Move.
Not because the old school is overrun with 1540 SATs. Because your kids don't have a peer group where you live now, and because the current school district has no options that will allow them to continue to grow and develop and challenge themselves.
I would divorce the choice of moving from the decision to move back to your own town. IMO, your current situation is not great for your kids. Sure, now, they're fine, and with parents like you, they'd probably get through no problem. But being the odd one out is hard -- particularly being the nerdy odd one out, as those kinds tend to get bullied (AMHIK). And kids who are smart need to be challenged, both to develop their own potential and to keep them from going off the rails. You know the old cartoon saying, "if only he'd used his powers for good"? Yeah. Smart kids are going to find a way to use their smarts, and everyone's a lot happier if that smart kid is given some way to put those smarts to good use.

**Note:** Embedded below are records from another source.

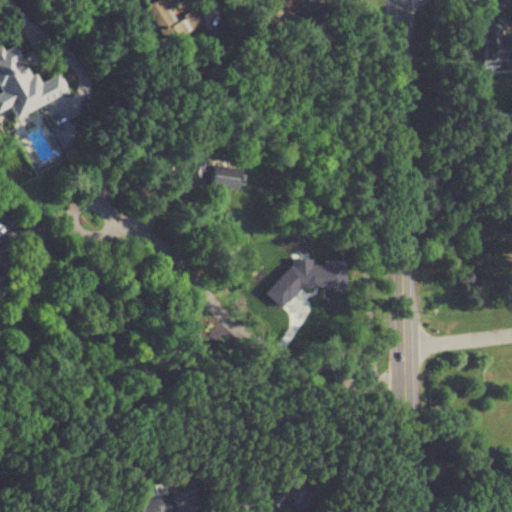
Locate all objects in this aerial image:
road: (21, 16)
building: (170, 19)
building: (492, 45)
building: (21, 85)
building: (211, 172)
road: (146, 185)
road: (400, 255)
road: (364, 256)
building: (1, 285)
road: (235, 322)
road: (457, 339)
road: (127, 402)
building: (280, 495)
road: (458, 505)
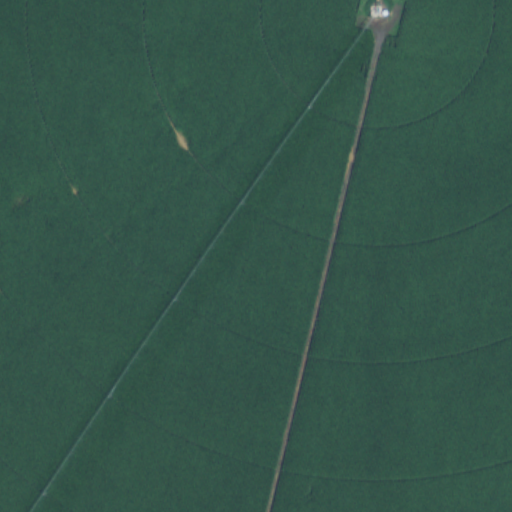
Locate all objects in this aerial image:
crop: (255, 255)
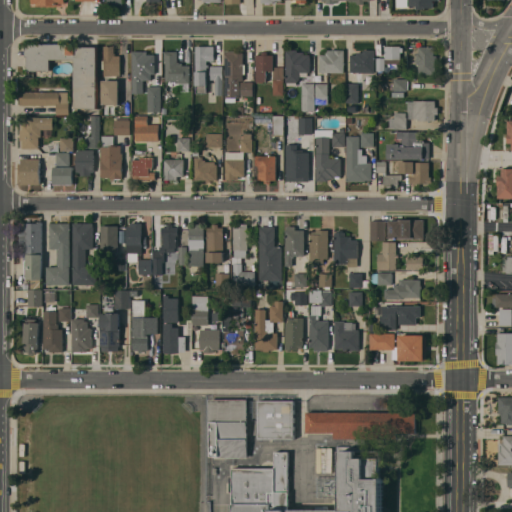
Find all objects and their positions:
building: (151, 0)
building: (154, 0)
building: (210, 0)
building: (212, 0)
building: (270, 0)
building: (298, 0)
building: (357, 0)
building: (497, 0)
building: (231, 1)
building: (233, 1)
building: (267, 1)
building: (302, 1)
building: (330, 1)
building: (332, 1)
building: (360, 1)
building: (46, 2)
building: (48, 2)
building: (112, 2)
building: (115, 2)
building: (419, 3)
building: (421, 3)
road: (460, 14)
road: (486, 27)
road: (230, 28)
building: (391, 54)
building: (393, 54)
building: (425, 59)
building: (426, 59)
building: (110, 60)
building: (331, 61)
building: (332, 61)
building: (361, 61)
building: (363, 61)
building: (111, 62)
building: (202, 63)
building: (296, 64)
building: (380, 64)
building: (296, 65)
building: (203, 66)
building: (262, 66)
building: (69, 67)
building: (70, 67)
building: (176, 67)
building: (141, 69)
building: (142, 69)
building: (176, 70)
building: (270, 71)
building: (234, 73)
building: (235, 76)
building: (217, 78)
road: (486, 79)
building: (217, 80)
building: (277, 80)
building: (399, 82)
building: (400, 83)
building: (381, 87)
building: (247, 88)
building: (110, 91)
building: (111, 91)
building: (352, 92)
building: (352, 92)
building: (321, 93)
building: (322, 93)
building: (307, 96)
building: (308, 96)
building: (153, 98)
building: (154, 98)
building: (46, 99)
building: (47, 99)
building: (421, 109)
building: (422, 109)
building: (398, 120)
building: (399, 120)
building: (278, 124)
building: (123, 125)
building: (304, 125)
building: (121, 126)
building: (145, 129)
building: (146, 129)
building: (509, 129)
building: (33, 130)
building: (36, 130)
building: (95, 132)
building: (510, 132)
building: (306, 133)
building: (366, 138)
building: (184, 139)
building: (214, 139)
building: (215, 139)
building: (338, 139)
building: (339, 139)
building: (368, 139)
building: (66, 143)
building: (68, 144)
building: (183, 144)
building: (245, 144)
building: (409, 146)
building: (408, 150)
building: (239, 157)
building: (325, 157)
building: (62, 158)
building: (63, 158)
building: (110, 158)
building: (111, 158)
road: (487, 159)
building: (326, 160)
building: (85, 161)
building: (356, 161)
building: (357, 161)
building: (84, 162)
building: (296, 163)
building: (234, 164)
building: (266, 167)
building: (266, 167)
building: (298, 167)
building: (142, 168)
building: (143, 168)
building: (173, 168)
building: (174, 168)
building: (204, 169)
building: (205, 169)
building: (30, 170)
building: (416, 170)
building: (416, 170)
building: (31, 171)
building: (388, 174)
building: (62, 175)
building: (63, 175)
building: (505, 182)
building: (505, 184)
road: (231, 204)
road: (487, 226)
building: (406, 228)
building: (407, 228)
building: (377, 229)
building: (378, 230)
building: (196, 235)
building: (108, 237)
building: (134, 237)
building: (241, 238)
building: (111, 240)
building: (133, 241)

And it's particularly good when that productive way of using smarts comes from someone other than the parents by the time the kid hits adolescence, because that's the time when parents suddenly become stupid and parental ideas are summarily rejected as stupid and out of touch. It can come from a teacher, from a coach, from a youth group/club leader, or a hundred of other ways; you never know what and who is going to click with your kid until it does. Which goes back to why smart teens typically do best in an environment surrounded by people and options that are good and healthy, vs. negative and destructive. There are no guarantees anywhere; too much pressure can be just as harmful as too little. But when you surround yourself and your kids with their tribe, and give them opportunities to grow, you are giving them their best chance to use their not-inconsiderable powers for good.
IMO, the 1540 SAT thing is infinitely less important than how you've described the people there. Those are your kids' people. The school itself is almost immaterial at that point, as long as it has at least some academic choices that will challenge your kids -- doesn't need to be the best school in the state, doesn't need to have only brilliant kids, just needs to have a path that the smart kids can follow to develop themselves and their interests. IOW, it doesn't need to be a great school, just a good enough one; it's the people in it and around it who matter most.